▶ Exercise text:
Re: [OMPI users] Fw: system() call corrupts MPI processes

2012-01-19 Thread Ralph Castain
That is bizarre. Afraid you have me stumped here - I can't think why an action 
in the perl script would trigger an action in OMPI. If your OMPI proc doesn't 
in any way read the info in "log" (using your example), does it still have a 
problem? In other words, if the perl script still executes a system command, 
but the OMPI proc doesn't interact with it in any way, does the problem persist?

What I'm searching for is the connection. If your OMPI proc reads the results 
of that system command, then it's possible that something in your app is 
corrupting memory during the read operation - e.g., you are reading in more 
info than you have allocated memory.


On Jan 19, 2012, at 7:33 PM, Randolph Pullen wrote:

> FYI
> - Forwarded Message -
> From: Randolph Pullen 
> To: Jeff Squyres  
> Sent: Friday, 20 January 2012 12:45 PM
> Subject: Re: [OMPI users] system() call corrupts MPI processes
> 
> I'm using TCP on 1.4.1 (its actually IPoIB)
> OpenIB is compiled in.
> Note that these nodes are containers running in OpenVZ where IB is not 
> available.  there may be some SDP running in system level routines on the VH 
> but this is unlikely.

▶ Using the information:
[1] In the mailing-list thread about the system() call, what version of Open MPI is running over TCP?
[2] Copy the rows exactly as they appear, from the first row through the line that holds "three, and a", with both ends included.

▶ Available data:
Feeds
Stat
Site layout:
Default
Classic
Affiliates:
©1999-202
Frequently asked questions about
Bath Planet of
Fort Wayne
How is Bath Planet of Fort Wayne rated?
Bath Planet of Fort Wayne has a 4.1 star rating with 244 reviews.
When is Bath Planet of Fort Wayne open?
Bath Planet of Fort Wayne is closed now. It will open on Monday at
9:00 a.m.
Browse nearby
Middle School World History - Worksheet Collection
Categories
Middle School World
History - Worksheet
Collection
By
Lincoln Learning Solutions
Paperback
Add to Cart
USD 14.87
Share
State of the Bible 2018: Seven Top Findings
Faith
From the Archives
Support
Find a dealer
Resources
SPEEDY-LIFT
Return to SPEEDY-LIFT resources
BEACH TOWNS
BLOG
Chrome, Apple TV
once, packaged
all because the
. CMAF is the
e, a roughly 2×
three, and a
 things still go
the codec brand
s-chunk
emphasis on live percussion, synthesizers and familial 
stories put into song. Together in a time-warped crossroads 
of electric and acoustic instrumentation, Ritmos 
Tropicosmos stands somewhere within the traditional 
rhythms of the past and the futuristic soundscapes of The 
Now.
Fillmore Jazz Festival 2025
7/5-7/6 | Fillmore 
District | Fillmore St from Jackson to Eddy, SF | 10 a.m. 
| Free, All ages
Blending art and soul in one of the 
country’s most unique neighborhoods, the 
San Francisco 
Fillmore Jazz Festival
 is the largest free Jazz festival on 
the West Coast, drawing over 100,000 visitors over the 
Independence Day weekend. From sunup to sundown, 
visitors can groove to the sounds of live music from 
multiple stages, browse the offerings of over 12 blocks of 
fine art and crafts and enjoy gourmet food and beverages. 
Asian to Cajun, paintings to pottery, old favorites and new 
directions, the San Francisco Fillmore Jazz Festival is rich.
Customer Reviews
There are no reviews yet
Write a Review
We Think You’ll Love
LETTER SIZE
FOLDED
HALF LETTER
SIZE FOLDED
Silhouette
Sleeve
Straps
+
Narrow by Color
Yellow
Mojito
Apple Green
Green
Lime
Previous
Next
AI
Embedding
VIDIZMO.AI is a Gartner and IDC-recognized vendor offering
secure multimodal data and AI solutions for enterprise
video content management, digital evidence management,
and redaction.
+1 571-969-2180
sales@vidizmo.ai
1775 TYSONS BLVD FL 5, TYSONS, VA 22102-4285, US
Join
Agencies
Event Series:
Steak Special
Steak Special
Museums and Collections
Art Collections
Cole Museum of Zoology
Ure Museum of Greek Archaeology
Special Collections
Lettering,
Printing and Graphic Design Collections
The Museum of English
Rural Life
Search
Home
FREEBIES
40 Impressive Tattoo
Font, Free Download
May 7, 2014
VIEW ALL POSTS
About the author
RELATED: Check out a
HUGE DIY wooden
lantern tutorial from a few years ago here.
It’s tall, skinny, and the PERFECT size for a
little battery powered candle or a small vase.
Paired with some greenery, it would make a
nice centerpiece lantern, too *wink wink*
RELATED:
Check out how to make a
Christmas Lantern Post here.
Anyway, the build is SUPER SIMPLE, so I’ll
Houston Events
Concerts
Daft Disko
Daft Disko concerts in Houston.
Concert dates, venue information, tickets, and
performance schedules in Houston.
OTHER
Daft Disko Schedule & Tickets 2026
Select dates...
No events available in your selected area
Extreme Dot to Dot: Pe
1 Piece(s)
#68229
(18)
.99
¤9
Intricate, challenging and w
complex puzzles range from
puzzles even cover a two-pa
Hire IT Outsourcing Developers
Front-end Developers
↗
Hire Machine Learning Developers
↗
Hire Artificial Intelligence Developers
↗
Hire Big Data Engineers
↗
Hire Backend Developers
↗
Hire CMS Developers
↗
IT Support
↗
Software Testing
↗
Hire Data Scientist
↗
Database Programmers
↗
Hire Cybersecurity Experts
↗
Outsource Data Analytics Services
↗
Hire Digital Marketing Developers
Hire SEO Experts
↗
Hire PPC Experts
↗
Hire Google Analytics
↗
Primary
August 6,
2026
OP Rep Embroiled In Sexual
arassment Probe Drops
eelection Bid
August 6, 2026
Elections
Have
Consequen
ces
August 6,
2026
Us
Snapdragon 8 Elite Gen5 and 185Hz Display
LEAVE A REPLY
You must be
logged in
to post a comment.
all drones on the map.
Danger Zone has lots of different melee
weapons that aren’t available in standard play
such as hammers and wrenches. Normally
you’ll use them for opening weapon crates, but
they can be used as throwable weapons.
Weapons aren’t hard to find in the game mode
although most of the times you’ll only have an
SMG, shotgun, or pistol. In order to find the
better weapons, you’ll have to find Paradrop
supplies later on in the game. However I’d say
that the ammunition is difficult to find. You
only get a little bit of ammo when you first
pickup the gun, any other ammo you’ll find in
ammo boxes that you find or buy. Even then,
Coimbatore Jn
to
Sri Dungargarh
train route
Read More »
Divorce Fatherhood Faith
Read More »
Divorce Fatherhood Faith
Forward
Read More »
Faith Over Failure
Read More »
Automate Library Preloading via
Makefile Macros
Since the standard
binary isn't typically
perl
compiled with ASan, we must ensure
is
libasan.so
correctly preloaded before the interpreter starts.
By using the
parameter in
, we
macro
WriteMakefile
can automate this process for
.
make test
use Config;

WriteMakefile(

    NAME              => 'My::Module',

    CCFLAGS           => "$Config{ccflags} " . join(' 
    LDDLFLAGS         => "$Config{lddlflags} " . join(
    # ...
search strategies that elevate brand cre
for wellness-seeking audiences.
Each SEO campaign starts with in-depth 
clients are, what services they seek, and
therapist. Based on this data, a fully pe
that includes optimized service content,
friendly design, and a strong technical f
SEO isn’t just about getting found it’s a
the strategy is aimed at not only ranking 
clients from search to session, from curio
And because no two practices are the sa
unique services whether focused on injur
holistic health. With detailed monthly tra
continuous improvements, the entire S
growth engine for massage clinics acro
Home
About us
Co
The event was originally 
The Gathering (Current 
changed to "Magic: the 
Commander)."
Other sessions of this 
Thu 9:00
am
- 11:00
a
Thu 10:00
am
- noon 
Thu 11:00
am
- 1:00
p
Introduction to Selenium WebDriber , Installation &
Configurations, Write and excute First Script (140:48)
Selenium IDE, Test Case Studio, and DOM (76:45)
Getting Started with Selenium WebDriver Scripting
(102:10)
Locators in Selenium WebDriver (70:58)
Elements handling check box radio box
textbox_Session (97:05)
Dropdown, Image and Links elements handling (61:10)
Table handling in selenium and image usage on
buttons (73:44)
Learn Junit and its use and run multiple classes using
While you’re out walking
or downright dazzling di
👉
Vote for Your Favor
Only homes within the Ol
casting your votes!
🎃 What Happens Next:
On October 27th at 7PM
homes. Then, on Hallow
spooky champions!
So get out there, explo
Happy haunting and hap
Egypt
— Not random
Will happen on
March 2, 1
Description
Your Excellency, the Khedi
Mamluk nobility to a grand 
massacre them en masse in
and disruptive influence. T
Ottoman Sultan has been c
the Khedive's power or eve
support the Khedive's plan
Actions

▶ Solutions to the exercise:
[1] Version 1.4.1.

[2]
Feeds
Stat
Site layout:
Default
Classic
Affiliates:
©1999-202
Frequently asked questions about
Bath Planet of
Fort Wayne
How is Bath Planet of Fort Wayne rated?
Bath Planet of Fort Wayne has a 4.1 star rating with 244 reviews.
When is Bath Planet of Fort Wayne open?
Bath Planet of Fort Wayne is closed now. It will open on Monday at
9:00 a.m.
Browse nearby
Middle School World History - Worksheet Collection
Categories
Middle School World
History - Worksheet
Collection
By
Lincoln Learning Solutions
Paperback
Add to Cart
USD 14.87
Share
State of the Bible 2018: Seven Top Findings
Faith
From the Archives
Support
Find a dealer
Resources
SPEEDY-LIFT
Return to SPEEDY-LIFT resources
BEACH TOWNS
BLOG
Chrome, Apple TV
once, packaged
all because the
. CMAF is the
e, a roughly 2×
three, and a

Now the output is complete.